Dulu anak muda mempunyai uang Rp 35-50 ribu bisa membeli kopi dan membeli kue dan lain-lain kemudian nongkrong lama sambil menikmati wifi gratis. Tetapi lama kelamaan mereka hanya punya uang Rp15 ribu, beli kopi, nongkrong, tetapi tidak beli kue dan lain-lain. Makanya Sevel omsetnya mengecil dan bangkrut.
Banyak indikator lain yang juga menunjukkan bahwa kegiatan ekonomi pada saat Lebaran 2017 menurun dibandingkan dengan Lebaran 2016. Misalnya penjualan Avgas (bahan bakar untuk pesawat terbang), jika saat Lebaran 2016 naik sampai 8% , pada 2017 hanya naik 3%, kurang dari separuhnya. Penjualan ekstra tiket untuk Kereta Api  Lebaran 2017 hanya laku 20% dari pada 2016. Menurun jauh , karena daya beli masyarakat menurun.

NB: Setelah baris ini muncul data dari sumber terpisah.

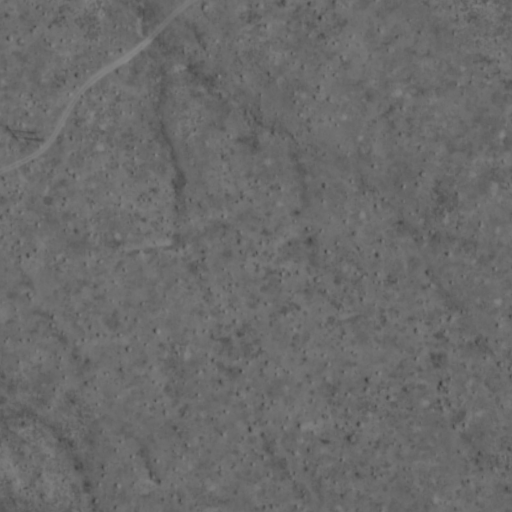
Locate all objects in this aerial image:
power tower: (42, 137)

Di satu sisi SMI memotong anggaran APBN 2016 Rp133,8 triliun setelah Menkeu sebelumnya Bambang Brodjonegoro memotong Rp50,02 triliun sehingga membuat ekonomi lesu. Tetapi disisi lainnya tidak ada inisiatif sama sekali untuk membuat kebijakan yang mendorong pertumbuhan ekonomi lebih tinggi.
Sehingga hasil akhirnya hanya pertumbuhan ekonomi yang mendatar hanya sekitar 5%. Padahal pada 2016 Filipina bisa tumbuh 6,8% dan Vietnam tumbuh 6,2%, jauh di atas Indonesia, dan pada 2017 ini mereka menargetkan tumbuh di atas 6,5%, Indonesia hanya mentargetkan 5,1%.

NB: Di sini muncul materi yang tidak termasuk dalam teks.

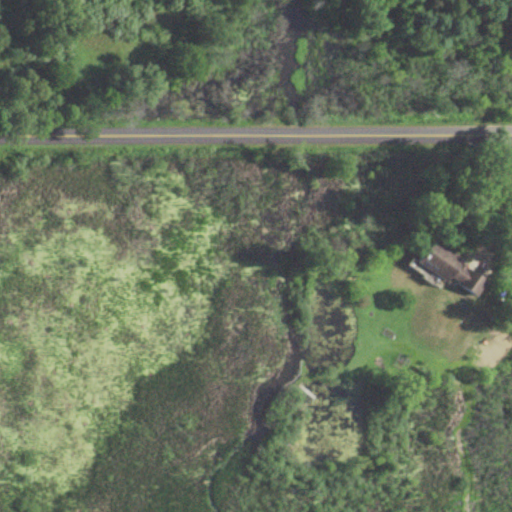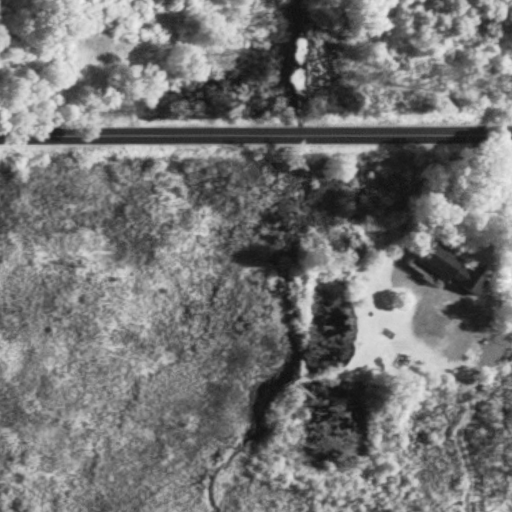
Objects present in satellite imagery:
road: (256, 132)
road: (489, 196)
building: (446, 266)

Sampai saat ini Darmin Nasution dan Sri Mulyani bahkan tidak punya konsep bagaimana caranya menggenjot pertumbuhan ekonomi. Sektor-sektor unggulan apakah yang akan menjadi fokusnya, di manakah kita bisa unggul dari negara-negara lain bila dilihat dari alamnya, budayanya, sumber daya alamnya, sumber daya manusianya.
Faktor-faktor ekonominya seperti rupiah yang lemah. Kita harus mengambil keuntungan dari rupiah yang lemah dan sebagainya. Kemudian bagaimana ‘planning’-nya dengan kondisi yang ada itu semua?

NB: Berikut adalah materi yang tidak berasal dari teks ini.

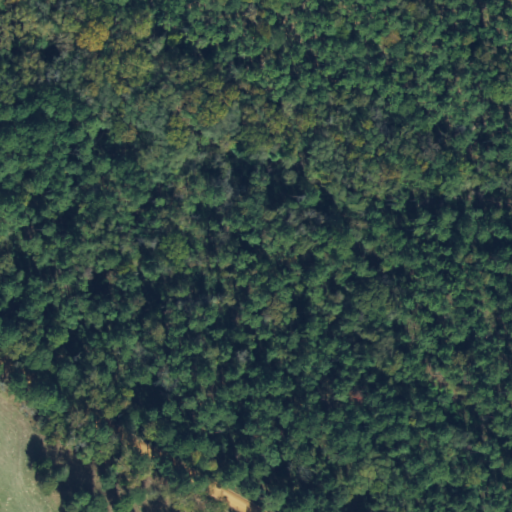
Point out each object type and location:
road: (122, 437)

Sri Mulyani sudah menjabat menteri keuangan selama satu tahun dan itu waktu yang sangat cukup untuk menggenjot pertumbuhan ekonomi lebih tinggi dan meletakkan dasar perubahan struktur ekonomi dari hanya mampu ekspor bahan mentah seperti CPO dan batubara menjadi ekspor hasil manufaktur seperti Vietnam yang ekspor tekstilnya mencapai USD 23,8 miliar, dua kali ekspor tekstil kita yang hanya USD12 miliar.